| Instructions |
- 1) According to the opinion piece on Ontario university productivity, how many of Ontario's degree-granting institutions does the HEQCO report examine?
- 2) Extend the opinion piece on Ontario university productivity with a few more paragraphs that pick up after its final sentence.

| Text under study |
....
If you believe a new report by the government-funded Higher Education Quality Council of Ontario, everything in Ontario's universities comes down to productivity. If professors could somehow teach more courses, HEQCO asserts, our institutions could cope with a financial crunch caused by stagnant government funding and rising enrolment.

Productivity – a term more at home in a factory than in education – is about squeezing more outputs from the same pool of resources. This is great if you're making cars or widgets. The concept is less useful in higher education, where students and parents understandably prefer to look at a university degree in more human terms.

The HEQCO report's tunnel-like focus on productivity leads it to make dubious recommendations based on limited and highly selective evidence. The report only examines 10 of Ontario's 20 degree granting institutions. The analysis is confined to three disciplines from the hundreds of academic programs and departments housed by our universities. Their sample of professors represents less than 4 per cent of the full-time faculty in Ontario. Extrapolating from this wafer-thin slice of data to make recommendations about every university and university professor in Ontario isn't just bad research. It's irresponsible.

Worse, HEQCO seems to have no understanding of what university professors actually do. They only look at the number of courses taught in a given year. But professors don't teach courses. They teach students. This happens in classrooms, in laboratories, in the field and in halls between courses. It happens when a professor engages a student in exciting new research. It happens when a professor ignites a passion for learning in a new student, or helps bring a promising PhD dissertation across the finish line.

Professors are also at work in their communities. They work with huge companies and small entrepreneurs to create innovations that grow our economy. They help community groups work for a fairer, more just society. When all the teaching, research, and community service that professors do is reduced to the number of courses they teach, we lose sight of all of the things that make our universities great.

These things are not easily measured, so they disappear completely from HEQCO's analysis. But if they were to disappear from our higher education institutions, we'd be left with a dim shadow of what a university should be.

Ontario's universities don't have a productivity problem. When we focus on productivity, we ask all the wrong questions, and get unhelpfully narrow answers. However, if we focus on quality – that is, the actual education that our students receive – we can begin to have a useful conversation.
....
| Source material |

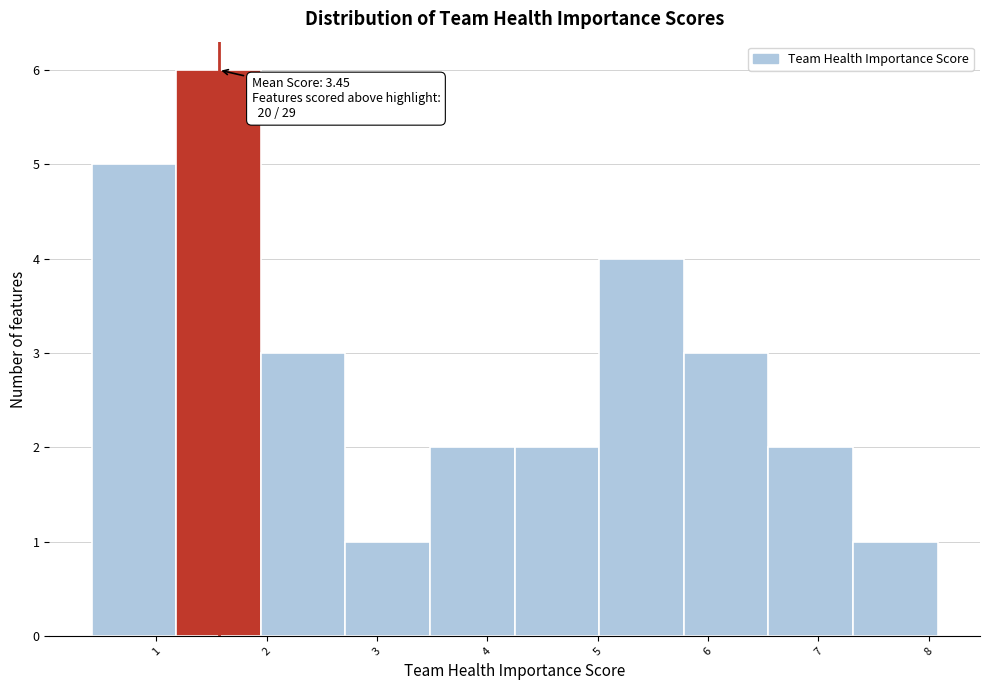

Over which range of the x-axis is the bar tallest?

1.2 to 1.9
....
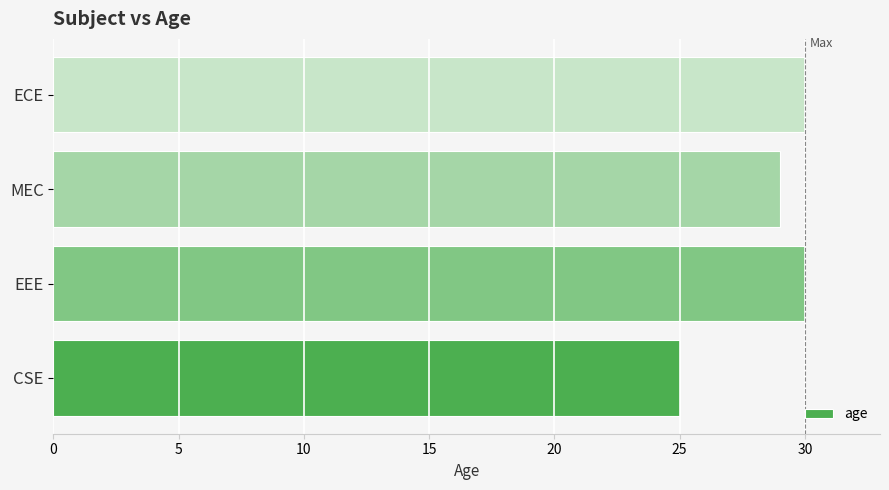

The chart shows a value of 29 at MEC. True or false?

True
....
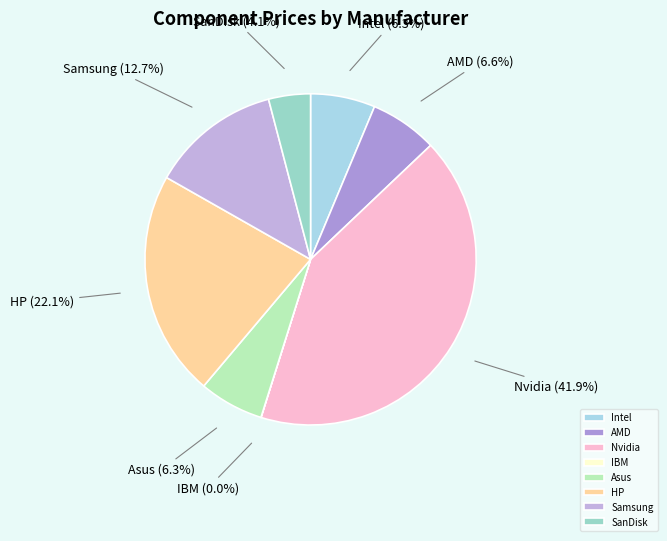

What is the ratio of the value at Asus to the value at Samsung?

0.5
....
| Results by task |
- 1) It examines 10 of Ontario's 20 degree-granting institutions.

- 2)
A good start is to ask whether universities and university professors have the resources they need to do all of the things that we value – teaching in all its forms, research, and community service. The answer is troubling.

Ontario's universities have the lowest level of per-student funding in Canada. That means our institutions must constantly do more with less. Since the year 2000, the number of students at Ontario universities has increased by over 64 per cent. Over the same period of time, the number of full-time professors has only increased by 30 per cent. That means there are more and more students for every teacher in a classroom or laboratory. Ontario's student-to-faculty ratio is the worst in Canada at 28:1. In 2000, this ratio was only 22:1.

For students, this means fewer opportunities to engage one-on-one with faculty, fewer chances to get involved with research, and less access to mentorship. It also means larger classes. Asking professors to teach more courses doesn't improve this situation. It takes time away from all the ways teaching occurs in the university. The real solution is hiring more professors.

Asking the right questions reveals that, yes, there is a quality problem at Ontario's universities. It's not a crisis, but finding real solutions deserves our best efforts. When we put money into universities, the return on investment is high: Students who succeed in their careers, economic growth, and stronger communities.

Kate Lawson is President of the Ontario Confederation on University Faculty Associations and an Associate Professor of English at the University of Waterloo.